BEGIN Entries shown

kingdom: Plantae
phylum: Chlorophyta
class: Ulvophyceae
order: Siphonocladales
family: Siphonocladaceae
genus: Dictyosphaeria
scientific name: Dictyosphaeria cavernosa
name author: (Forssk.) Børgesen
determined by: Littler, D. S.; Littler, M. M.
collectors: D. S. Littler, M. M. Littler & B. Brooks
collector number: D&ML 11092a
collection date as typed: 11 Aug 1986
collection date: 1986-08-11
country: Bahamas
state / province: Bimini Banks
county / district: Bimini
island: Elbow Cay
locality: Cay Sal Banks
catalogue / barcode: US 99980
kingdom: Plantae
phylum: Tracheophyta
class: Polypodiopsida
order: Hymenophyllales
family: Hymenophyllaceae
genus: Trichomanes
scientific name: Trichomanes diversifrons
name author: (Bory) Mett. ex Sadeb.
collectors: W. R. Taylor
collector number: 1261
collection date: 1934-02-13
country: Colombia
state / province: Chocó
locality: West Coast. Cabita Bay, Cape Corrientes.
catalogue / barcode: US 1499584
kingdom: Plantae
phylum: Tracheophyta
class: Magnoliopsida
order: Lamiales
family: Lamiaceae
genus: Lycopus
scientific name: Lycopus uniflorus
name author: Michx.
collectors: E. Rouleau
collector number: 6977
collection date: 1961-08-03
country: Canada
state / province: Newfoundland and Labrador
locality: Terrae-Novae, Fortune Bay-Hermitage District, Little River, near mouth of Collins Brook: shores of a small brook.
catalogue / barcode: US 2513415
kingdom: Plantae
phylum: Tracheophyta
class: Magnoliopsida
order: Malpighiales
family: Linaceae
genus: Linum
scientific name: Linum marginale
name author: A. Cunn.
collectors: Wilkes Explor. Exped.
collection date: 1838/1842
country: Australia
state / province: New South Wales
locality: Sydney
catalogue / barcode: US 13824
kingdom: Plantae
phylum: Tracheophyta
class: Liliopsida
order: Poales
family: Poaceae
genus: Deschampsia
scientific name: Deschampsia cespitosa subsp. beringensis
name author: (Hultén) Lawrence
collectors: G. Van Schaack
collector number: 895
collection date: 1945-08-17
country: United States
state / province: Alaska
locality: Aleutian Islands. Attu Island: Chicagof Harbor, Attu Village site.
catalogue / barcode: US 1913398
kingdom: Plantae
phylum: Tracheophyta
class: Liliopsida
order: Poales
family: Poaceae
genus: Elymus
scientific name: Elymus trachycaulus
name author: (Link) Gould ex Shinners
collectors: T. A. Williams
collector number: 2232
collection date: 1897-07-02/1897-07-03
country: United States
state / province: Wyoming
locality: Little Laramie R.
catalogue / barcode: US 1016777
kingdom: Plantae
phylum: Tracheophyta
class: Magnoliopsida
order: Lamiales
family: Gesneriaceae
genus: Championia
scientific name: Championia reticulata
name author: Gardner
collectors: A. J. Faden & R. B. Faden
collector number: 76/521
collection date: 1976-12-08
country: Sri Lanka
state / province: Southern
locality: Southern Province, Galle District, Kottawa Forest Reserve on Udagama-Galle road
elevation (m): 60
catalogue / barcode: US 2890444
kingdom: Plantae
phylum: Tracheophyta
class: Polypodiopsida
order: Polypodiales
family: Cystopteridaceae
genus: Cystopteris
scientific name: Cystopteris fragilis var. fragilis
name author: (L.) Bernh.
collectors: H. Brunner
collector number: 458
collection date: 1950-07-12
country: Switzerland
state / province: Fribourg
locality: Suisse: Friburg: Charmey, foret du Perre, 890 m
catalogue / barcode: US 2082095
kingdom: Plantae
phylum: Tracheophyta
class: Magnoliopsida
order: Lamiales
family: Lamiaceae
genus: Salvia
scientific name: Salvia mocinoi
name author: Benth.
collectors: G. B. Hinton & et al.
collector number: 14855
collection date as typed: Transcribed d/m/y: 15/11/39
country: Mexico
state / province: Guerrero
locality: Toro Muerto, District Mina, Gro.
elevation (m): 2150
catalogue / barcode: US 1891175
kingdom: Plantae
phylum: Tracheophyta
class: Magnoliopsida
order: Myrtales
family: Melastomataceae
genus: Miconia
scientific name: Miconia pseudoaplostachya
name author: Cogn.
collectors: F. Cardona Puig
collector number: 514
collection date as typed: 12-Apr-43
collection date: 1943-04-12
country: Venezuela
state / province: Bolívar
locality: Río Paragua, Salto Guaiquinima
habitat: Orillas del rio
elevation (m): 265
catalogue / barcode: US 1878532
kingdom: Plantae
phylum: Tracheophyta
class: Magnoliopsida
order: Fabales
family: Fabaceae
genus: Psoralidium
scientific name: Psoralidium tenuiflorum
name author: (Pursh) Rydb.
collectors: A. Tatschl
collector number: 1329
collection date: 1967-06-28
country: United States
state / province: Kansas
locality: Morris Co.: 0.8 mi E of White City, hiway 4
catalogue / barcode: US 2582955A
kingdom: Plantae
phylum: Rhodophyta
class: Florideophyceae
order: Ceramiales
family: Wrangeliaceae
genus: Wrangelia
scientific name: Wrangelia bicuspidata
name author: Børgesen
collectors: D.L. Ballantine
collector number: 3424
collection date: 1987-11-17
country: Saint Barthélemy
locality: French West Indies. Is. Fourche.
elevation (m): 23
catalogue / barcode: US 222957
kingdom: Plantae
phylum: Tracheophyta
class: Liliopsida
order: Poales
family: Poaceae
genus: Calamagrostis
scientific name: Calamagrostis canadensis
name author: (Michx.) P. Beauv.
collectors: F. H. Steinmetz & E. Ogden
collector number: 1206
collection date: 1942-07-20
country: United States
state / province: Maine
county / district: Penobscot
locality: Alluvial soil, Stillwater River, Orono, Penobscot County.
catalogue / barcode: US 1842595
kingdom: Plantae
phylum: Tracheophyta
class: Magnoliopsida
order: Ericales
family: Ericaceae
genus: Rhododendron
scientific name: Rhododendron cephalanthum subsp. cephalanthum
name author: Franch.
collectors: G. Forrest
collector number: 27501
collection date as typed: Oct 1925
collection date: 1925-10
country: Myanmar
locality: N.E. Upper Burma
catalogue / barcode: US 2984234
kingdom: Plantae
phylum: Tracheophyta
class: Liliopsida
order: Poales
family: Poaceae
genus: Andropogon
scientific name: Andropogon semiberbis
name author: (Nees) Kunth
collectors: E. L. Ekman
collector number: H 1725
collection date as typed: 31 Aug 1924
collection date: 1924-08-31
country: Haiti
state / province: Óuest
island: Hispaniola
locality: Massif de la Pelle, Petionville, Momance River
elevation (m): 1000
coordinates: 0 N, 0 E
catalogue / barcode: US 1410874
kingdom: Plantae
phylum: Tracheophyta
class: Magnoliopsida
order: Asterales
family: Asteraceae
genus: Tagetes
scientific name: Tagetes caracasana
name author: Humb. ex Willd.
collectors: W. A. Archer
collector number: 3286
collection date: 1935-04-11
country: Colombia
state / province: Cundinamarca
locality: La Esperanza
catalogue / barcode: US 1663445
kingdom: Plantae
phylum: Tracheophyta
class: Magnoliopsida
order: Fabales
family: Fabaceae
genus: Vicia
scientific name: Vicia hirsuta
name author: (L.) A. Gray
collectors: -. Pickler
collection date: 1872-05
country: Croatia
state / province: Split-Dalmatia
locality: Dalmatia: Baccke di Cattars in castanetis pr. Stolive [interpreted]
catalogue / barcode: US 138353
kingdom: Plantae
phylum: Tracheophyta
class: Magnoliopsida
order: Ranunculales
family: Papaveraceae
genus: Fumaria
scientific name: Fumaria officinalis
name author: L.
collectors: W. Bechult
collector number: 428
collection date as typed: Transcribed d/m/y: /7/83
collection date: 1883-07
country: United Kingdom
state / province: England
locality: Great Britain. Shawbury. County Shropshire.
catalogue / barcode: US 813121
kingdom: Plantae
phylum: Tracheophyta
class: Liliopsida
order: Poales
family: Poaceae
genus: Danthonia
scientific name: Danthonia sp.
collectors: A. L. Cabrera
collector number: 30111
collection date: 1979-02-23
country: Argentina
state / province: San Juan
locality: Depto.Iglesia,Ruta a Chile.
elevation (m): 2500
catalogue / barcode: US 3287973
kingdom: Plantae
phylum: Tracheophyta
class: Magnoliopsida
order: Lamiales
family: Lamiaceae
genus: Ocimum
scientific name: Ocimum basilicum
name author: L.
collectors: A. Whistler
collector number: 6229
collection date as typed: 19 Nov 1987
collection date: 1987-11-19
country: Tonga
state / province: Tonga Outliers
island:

END Entries shown

### Directions
Reproduce the lines above verbatim, starting with the line containing "collectors: W. R. Taylor" and ending with the line containing "collector number: 6977", both of those lines included.

### Output of the exercise
collectors: W. R. Taylor
collector number: 1261
collection date: 1934-02-13
country: Colombia
state / province: Chocó
locality: West Coast. Cabita Bay, Cape Corrientes.
catalogue / barcode: US 1499584
kingdom: Plantae
phylum: Tracheophyta
class: Magnoliopsida
order: Lamiales
family: Lamiaceae
genus: Lycopus
scientific name: Lycopus uniflorus
name author: Michx.
collectors: E. Rouleau
collector number: 6977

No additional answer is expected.